Operations research (OR) is a scientific discipline concerned with the development and application of optimization methods based on mathematical modeling and various heuristic approaches.
Operations research methods are applied in situations where a purposeful undertaking needs to be organized and can be carried out in more than one way — that is, where a decision must be chosen from a number of possible alternatives. Each alternative has certain advantages and disadvantages, and given the prevailing circumstances, it is not immediately clear which alternative is preferable and why.
The goal of operations research is to provide a preliminary quantitative justification for optimal decisions, grounded in a measure of effectiveness. The actual making of the decision lies outside the scope of operations research and falls within the competence of the responsible decision-maker (DM).
Operations research methods are effective for well-structured problems. Well-structured (or well-formalizable) problems admit a quantitative formulation; their most essential dependencies are expressed by formal models and represented in symbolic form, where the symbols take numerical values. The methodology of operations research, in addition to computation, pays close attention to the process of problem formulation, the choice of mathematical models, and the interpretation and comprehension of the computational results.

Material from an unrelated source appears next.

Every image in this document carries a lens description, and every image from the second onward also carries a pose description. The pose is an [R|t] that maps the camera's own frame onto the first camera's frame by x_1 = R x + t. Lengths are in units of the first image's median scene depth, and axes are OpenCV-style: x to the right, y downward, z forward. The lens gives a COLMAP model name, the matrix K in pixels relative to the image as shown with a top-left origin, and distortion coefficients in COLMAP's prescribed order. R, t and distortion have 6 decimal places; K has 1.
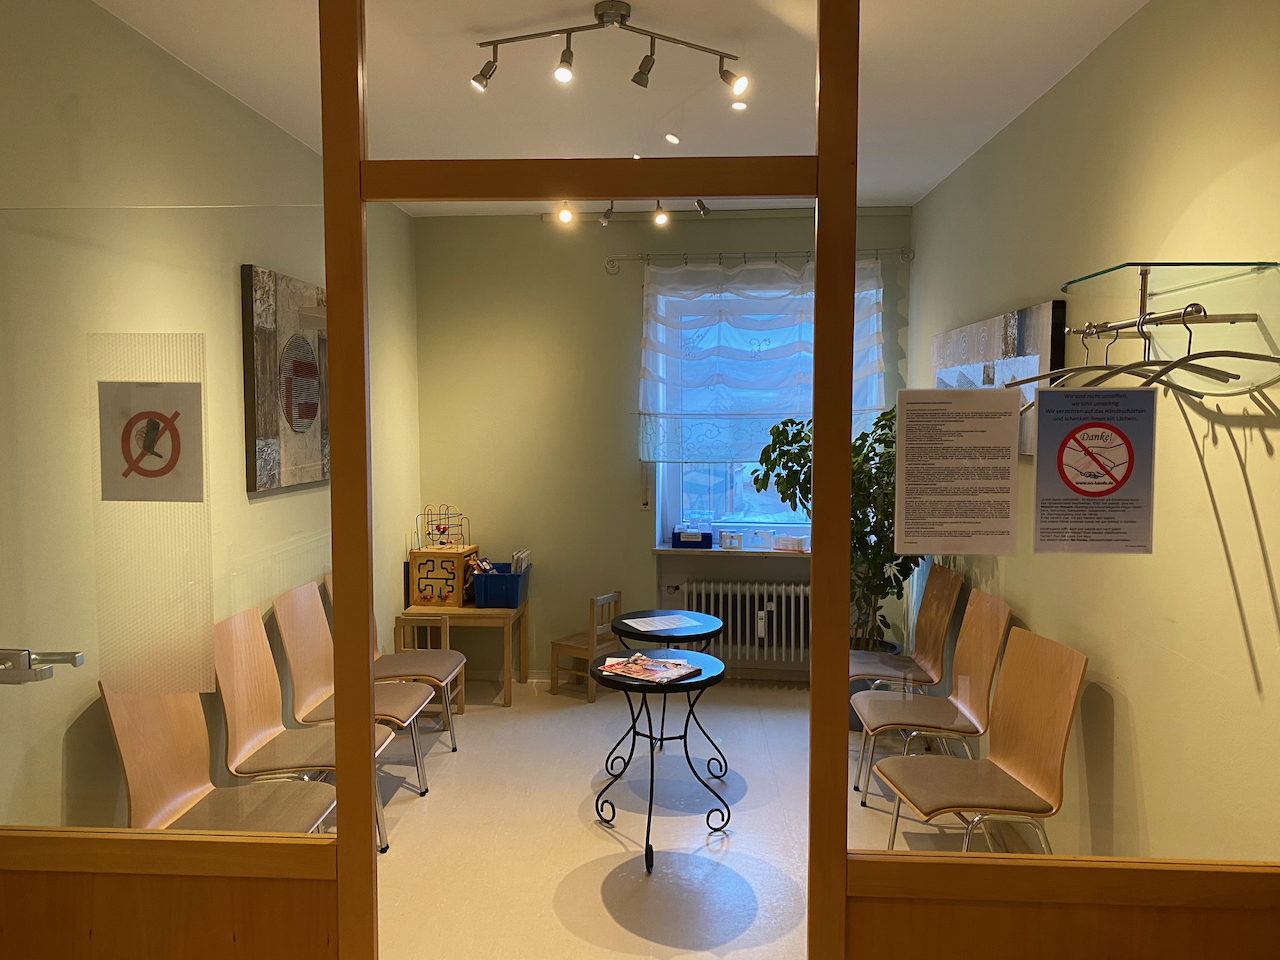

Much of the work in operations research is based on mathematical programming methods. Unlike purely mathematical methods, these provide tools for problem formulation, yield a feasible solution region and solution alternatives. Furthermore, a mathematical programming model can account for multiple criteria (in the form of an objective function and constraints), which enhances the objectivity of decision-making.
Alongside the branch oriented toward mathematical programming models, operations research also encompasses methods and models grounded in mathematical statistics and probability theory. The methods of operations research also include game theory, mathematical logic, graph theory, and other methods of discrete mathematics.
As a result, a number of distinct branches of operations research have emerged, each grounded in the application of different methods: inventory control, equipment replacement, resource allocation, and scheduling — that is, problem classes rooted in the principal formulations of mathematical programming — as well as queueing theory, game-theoretic models of conflict and competition, and others.